The Diplomat
Unemployment rose by 22.9 percent in Spain throughout 2020 as a result of the COVID-19 pandemic, putting an end to seven consecutive years of falling unemployment and representing the largest annual increase since 2009, when it rose by almost 800,000 people.
In 2020, 724,532 new unemployed were recorded, bringing the total number of unemployed at the end of the year to 3,888,137, the highest since May 2016. Last December alone, unemployment registered at the offices of the State Employment Service (SEPE) increased by 36,825 people (0.96%) compared to the previous month, the worst figure recorded in December since 2009, in the midst of the financial crisis, according to the latest data from the Ministry of Labour and Social Economy, made public yesterday by the Secretary of State for Labour and Social Economy, Joaquín Pérez Rey.
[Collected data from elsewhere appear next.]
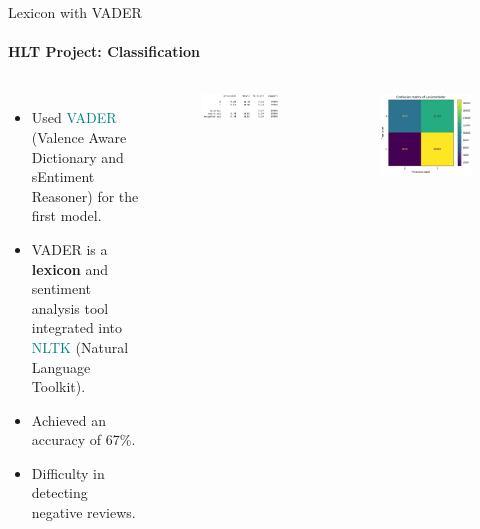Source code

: \documentclass{beamer}
\theoremstyle{definition}
\theoremstyle{plain}
\begin{document}
\begin{frame}{Lexicon with VADER}
\framesubtitle{HLT Project: Classification}

\begin{columns}
    \vspace{-1cm}
    {\small 
        \begin{itemize}
        \item Used \textcolor{teal}{VADER} (Valence Aware Dictionary and sEntiment Reasoner) for the first model.
        \item VADER is a \textbf{lexicon} and sentiment analysis tool integrated into \textcolor{teal}{NLTK} (Natural Language Toolkit).
        \item Achieved an accuracy of 67\%. 
        \item Difficulty in detecting negative reviews.
        \end{itemize}
    }

    \vspace{-0.3cm}
    \begin{figure}
        \centering
        \includegraphics[scale=0.4]{Figures/lexicon_acc.png}
    \end{figure}
    \vspace{-0.3cm}
    \begin{figure}
        \centering
        \includegraphics[scale=0.35]{Figures/Lexicon.png}
    \end{figure}
\end{columns}
\end{frame}
\end{document}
According to the Ministry, the impact of the pandemic on economic activity has been “an anomaly that has cut short the Christmas campaign”. In any case, he said, the increase in unemployment has been “almost seven times less in the last quarter of the year than in the first wave of the pandemic”. The balance sheet does not include workers who have been suspended from work or whose hours have been reduced as a result of an ERTE, who are not counted as unemployed. At the end of 2020, the number of workers in ERTE was over 755,000, well below the 3.4 million recorded during the peak of the pandemic.
Unemployment increased in 2020 in all sectors, but was particularly high in agriculture (29.2%), services (22.8%), construction (16.1%) and industry (14.6%), joined by workers without previous employment, whose unemployment increased by 35.9%. By gender, female unemployment rose by 21.2% and male unemployment by 25.1%, although the absolute figures indicate higher unemployment among women by the end of 2020, with 2.225 million compared to 1.663 million among men. Furthermore, unemployment among young people under 25 years of age increased by no less than 47.1% in 2020, while that of people over 25 increased by 20.8%.
The rise in unemployment in 2020 was particularly serious in the Autonomous Communities of Andalusia (with 191,503 new unemployed), Catalonia (109,487), Madrid (93,184), Valencia (80,137) and the Canary Islands (61,188).